Retype every line of the rows below, matching each character, space, and line break without alteration.

Start of Exercise data

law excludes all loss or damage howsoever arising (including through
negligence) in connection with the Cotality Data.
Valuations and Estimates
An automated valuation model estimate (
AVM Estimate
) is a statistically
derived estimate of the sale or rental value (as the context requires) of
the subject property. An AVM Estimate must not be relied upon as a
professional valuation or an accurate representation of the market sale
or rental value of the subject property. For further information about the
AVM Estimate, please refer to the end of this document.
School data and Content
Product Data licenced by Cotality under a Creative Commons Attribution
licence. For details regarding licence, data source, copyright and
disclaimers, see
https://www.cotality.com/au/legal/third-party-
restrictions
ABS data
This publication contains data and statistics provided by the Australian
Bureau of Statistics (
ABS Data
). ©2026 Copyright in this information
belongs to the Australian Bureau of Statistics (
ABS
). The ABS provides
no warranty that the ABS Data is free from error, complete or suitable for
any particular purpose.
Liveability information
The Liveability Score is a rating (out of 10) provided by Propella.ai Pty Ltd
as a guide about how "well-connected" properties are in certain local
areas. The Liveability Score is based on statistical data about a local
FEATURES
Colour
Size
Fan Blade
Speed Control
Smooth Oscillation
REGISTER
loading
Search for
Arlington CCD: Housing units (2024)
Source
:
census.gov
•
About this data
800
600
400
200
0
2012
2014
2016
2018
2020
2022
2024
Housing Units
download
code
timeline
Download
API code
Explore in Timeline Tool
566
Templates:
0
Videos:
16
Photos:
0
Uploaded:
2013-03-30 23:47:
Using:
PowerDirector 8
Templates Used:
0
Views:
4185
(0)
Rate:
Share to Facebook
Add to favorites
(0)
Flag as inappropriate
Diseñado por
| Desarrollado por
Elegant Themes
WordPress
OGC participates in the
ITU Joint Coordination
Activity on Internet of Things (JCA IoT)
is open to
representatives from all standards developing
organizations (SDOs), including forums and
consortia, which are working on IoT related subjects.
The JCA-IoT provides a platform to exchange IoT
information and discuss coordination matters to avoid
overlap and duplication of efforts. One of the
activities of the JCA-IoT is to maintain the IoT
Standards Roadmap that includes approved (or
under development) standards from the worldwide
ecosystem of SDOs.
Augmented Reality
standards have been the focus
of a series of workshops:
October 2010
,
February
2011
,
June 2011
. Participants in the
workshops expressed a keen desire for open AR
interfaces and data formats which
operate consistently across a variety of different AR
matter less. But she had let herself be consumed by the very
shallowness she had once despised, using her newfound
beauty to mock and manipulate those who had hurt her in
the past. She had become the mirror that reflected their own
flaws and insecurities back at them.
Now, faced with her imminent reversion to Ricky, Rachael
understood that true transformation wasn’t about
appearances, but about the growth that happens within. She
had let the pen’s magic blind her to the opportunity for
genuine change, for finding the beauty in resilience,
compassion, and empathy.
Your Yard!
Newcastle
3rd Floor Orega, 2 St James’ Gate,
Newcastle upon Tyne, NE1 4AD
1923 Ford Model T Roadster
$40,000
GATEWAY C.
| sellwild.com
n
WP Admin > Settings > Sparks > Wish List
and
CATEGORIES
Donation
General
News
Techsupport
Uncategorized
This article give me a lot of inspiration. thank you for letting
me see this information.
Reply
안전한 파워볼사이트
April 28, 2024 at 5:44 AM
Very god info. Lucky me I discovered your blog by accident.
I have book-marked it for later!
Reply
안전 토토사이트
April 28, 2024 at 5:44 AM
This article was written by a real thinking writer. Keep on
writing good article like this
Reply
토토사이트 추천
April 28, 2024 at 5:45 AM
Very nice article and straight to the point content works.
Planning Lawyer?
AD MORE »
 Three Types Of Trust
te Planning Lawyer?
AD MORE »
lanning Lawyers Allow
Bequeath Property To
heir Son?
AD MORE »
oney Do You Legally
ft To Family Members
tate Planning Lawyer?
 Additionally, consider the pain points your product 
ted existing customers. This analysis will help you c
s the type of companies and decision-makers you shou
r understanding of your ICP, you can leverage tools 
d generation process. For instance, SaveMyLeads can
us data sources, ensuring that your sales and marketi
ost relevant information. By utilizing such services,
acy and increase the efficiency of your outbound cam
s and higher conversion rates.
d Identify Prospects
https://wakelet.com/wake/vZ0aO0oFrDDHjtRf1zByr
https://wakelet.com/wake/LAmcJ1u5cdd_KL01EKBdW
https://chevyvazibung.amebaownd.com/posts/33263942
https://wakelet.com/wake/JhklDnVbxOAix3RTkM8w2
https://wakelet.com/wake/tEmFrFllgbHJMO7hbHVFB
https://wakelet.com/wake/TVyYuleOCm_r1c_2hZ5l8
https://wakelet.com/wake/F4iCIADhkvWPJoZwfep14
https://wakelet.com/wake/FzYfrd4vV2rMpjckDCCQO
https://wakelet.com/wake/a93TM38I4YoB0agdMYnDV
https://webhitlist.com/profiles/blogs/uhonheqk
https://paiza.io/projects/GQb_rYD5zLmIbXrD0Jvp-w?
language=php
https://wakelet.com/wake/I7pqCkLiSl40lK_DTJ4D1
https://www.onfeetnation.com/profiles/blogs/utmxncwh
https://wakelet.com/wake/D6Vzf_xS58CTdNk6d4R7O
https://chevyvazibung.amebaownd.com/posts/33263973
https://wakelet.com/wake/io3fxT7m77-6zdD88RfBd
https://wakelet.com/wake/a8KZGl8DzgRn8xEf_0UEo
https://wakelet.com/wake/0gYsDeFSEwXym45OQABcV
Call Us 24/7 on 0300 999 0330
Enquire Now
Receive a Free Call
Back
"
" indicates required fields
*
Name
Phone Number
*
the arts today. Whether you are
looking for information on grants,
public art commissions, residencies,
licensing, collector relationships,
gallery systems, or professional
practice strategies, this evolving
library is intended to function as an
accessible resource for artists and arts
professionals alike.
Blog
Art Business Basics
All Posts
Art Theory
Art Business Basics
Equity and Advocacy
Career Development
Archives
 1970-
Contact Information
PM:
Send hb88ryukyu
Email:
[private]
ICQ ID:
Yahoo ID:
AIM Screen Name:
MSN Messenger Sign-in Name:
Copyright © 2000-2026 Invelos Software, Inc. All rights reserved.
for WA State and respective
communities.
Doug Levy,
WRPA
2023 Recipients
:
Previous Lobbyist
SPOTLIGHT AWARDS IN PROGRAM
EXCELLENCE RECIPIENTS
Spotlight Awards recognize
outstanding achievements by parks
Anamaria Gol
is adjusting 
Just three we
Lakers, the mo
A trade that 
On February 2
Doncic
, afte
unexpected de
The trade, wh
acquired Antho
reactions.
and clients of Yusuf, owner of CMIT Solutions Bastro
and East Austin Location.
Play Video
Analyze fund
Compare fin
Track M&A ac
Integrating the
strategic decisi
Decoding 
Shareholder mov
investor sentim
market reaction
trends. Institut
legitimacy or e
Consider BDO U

End of Exercise data

Answer to this task:
law excludes all loss or damage howsoever arising (including through
negligence) in connection with the Cotality Data.
Valuations and Estimates
An automated valuation model estimate (
AVM Estimate
) is a statistically
derived estimate of the sale or rental value (as the context requires) of
the subject property. An AVM Estimate must not be relied upon as a
professional valuation or an accurate representation of the market sale
or rental value of the subject property. For further information about the
AVM Estimate, please refer to the end of this document.
School data and Content
Product Data licenced by Cotality under a Creative Commons Attribution
licence. For details regarding licence, data source, copyright and
disclaimers, see
https://www.cotality.com/au/legal/third-party-
restrictions
ABS data
This publication contains data and statistics provided by the Australian
Bureau of Statistics (
ABS Data
). ©2026 Copyright in this information
belongs to the Australian Bureau of Statistics (
ABS
). The ABS provides
no warranty that the ABS Data is free from error, complete or suitable for
any particular purpose.
Liveability information
The Liveability Score is a rating (out of 10) provided by Propella.ai Pty Ltd
as a guide about how "well-connected" properties are in certain local
areas. The Liveability Score is based on statistical data about a local
FEATURES
Colour
Size
Fan Blade
Speed Control
Smooth Oscillation
REGISTER
loading
Search for
Arlington CCD: Housing units (2024)
Source
:
census.gov
•
About this data
800
600
400
200
0
2012
2014
2016
2018
2020
2022
2024
Housing Units
download
code
timeline
Download
API code
Explore in Timeline Tool
566
Templates:
0
Videos:
16
Photos:
0
Uploaded:
2013-03-30 23:47:
Using:
PowerDirector 8
Templates Used:
0
Views:
4185
(0)
Rate:
Share to Facebook
Add to favorites
(0)
Flag as inappropriate
Diseñado por
| Desarrollado por
Elegant Themes
WordPress
OGC participates in the
ITU Joint Coordination
Activity on Internet of Things (JCA IoT)
is open to
representatives from all standards developing
organizations (SDOs), including forums and
consortia, which are working on IoT related subjects.
The JCA-IoT provides a platform to exchange IoT
information and discuss coordination matters to avoid
overlap and duplication of efforts. One of the
activities of the JCA-IoT is to maintain the IoT
Standards Roadmap that includes approved (or
under development) standards from the worldwide
ecosystem of SDOs.
Augmented Reality
standards have been the focus
of a series of workshops:
October 2010
,
February
2011
,
June 2011
. Participants in the
workshops expressed a keen desire for open AR
interfaces and data formats which
operate consistently across a variety of different AR
matter less. But she had let herself be consumed by the very
shallowness she had once despised, using her newfound
beauty to mock and manipulate those who had hurt her in
the past. She had become the mirror that reflected their own
flaws and insecurities back at them.
Now, faced with her imminent reversion to Ricky, Rachael
understood that true transformation wasn’t about
appearances, but about the growth that happens within. She
had let the pen’s magic blind her to the opportunity for
genuine change, for finding the beauty in resilience,
compassion, and empathy.
Your Yard!
Newcastle
3rd Floor Orega, 2 St James’ Gate,
Newcastle upon Tyne, NE1 4AD
1923 Ford Model T Roadster
$40,000
GATEWAY C.
| sellwild.com
n
WP Admin > Settings > Sparks > Wish List
and
CATEGORIES
Donation
General
News
Techsupport
Uncategorized
This article give me a lot of inspiration. thank you for letting
me see this information.
Reply
안전한 파워볼사이트
April 28, 2024 at 5:44 AM
Very god info. Lucky me I discovered your blog by accident.
I have book-marked it for later!
Reply
안전 토토사이트
April 28, 2024 at 5:44 AM
This article was written by a real thinking writer. Keep on
writing good article like this
Reply
토토사이트 추천
April 28, 2024 at 5:45 AM
Very nice article and straight to the point content works.
Planning Lawyer?
AD MORE »
 Three Types Of Trust
te Planning Lawyer?
AD MORE »
lanning Lawyers Allow
Bequeath Property To
heir Son?
AD MORE »
oney Do You Legally
ft To Family Members
tate Planning Lawyer?
 Additionally, consider the pain points your product 
ted existing customers. This analysis will help you c
s the type of companies and decision-makers you shou
r understanding of your ICP, you can leverage tools 
d generation process. For instance, SaveMyLeads can
us data sources, ensuring that your sales and marketi
ost relevant information. By utilizing such services,
acy and increase the efficiency of your outbound cam
s and higher conversion rates.
d Identify Prospects
https://wakelet.com/wake/vZ0aO0oFrDDHjtRf1zByr
https://wakelet.com/wake/LAmcJ1u5cdd_KL01EKBdW
https://chevyvazibung.amebaownd.com/posts/33263942
https://wakelet.com/wake/JhklDnVbxOAix3RTkM8w2
https://wakelet.com/wake/tEmFrFllgbHJMO7hbHVFB
https://wakelet.com/wake/TVyYuleOCm_r1c_2hZ5l8
https://wakelet.com/wake/F4iCIADhkvWPJoZwfep14
https://wakelet.com/wake/FzYfrd4vV2rMpjckDCCQO
https://wakelet.com/wake/a93TM38I4YoB0agdMYnDV
https://webhitlist.com/profiles/blogs/uhonheqk
https://paiza.io/projects/GQb_rYD5zLmIbXrD0Jvp-w?
language=php
https://wakelet.com/wake/I7pqCkLiSl40lK_DTJ4D1
https://www.onfeetnation.com/profiles/blogs/utmxncwh
https://wakelet.com/wake/D6Vzf_xS58CTdNk6d4R7O
https://chevyvazibung.amebaownd.com/posts/33263973
https://wakelet.com/wake/io3fxT7m77-6zdD88RfBd
https://wakelet.com/wake/a8KZGl8DzgRn8xEf_0UEo
https://wakelet.com/wake/0gYsDeFSEwXym45OQABcV
Call Us 24/7 on 0300 999 0330
Enquire Now
Receive a Free Call
Back
"
" indicates required fields
*
Name
Phone Number
*
the arts today. Whether you are
looking for information on grants,
public art commissions, residencies,
licensing, collector relationships,
gallery systems, or professional
practice strategies, this evolving
library is intended to function as an
accessible resource for artists and arts
professionals alike.
Blog
Art Business Basics
All Posts
Art Theory
Art Business Basics
Equity and Advocacy
Career Development
Archives
 1970-
Contact Information
PM:
Send hb88ryukyu
Email:
[private]
ICQ ID:
Yahoo ID:
AIM Screen Name:
MSN Messenger Sign-in Name:
Copyright © 2000-2026 Invelos Software, Inc. All rights reserved.
for WA State and respective
communities.
Doug Levy,
WRPA
2023 Recipients
:
Previous Lobbyist
SPOTLIGHT AWARDS IN PROGRAM
EXCELLENCE RECIPIENTS
Spotlight Awards recognize
outstanding achievements by parks
Anamaria Gol
is adjusting 
Just three we
Lakers, the mo
A trade that 
On February 2
Doncic
, afte
unexpected de
The trade, wh
acquired Antho
reactions.
and clients of Yusuf, owner of CMIT Solutions Bastro
and East Austin Location.
Play Video
Analyze fund
Compare fin
Track M&A ac
Integrating the
strategic decisi
Decoding 
Shareholder mov
investor sentim
market reaction
trends. Institut
legitimacy or e
Consider BDO U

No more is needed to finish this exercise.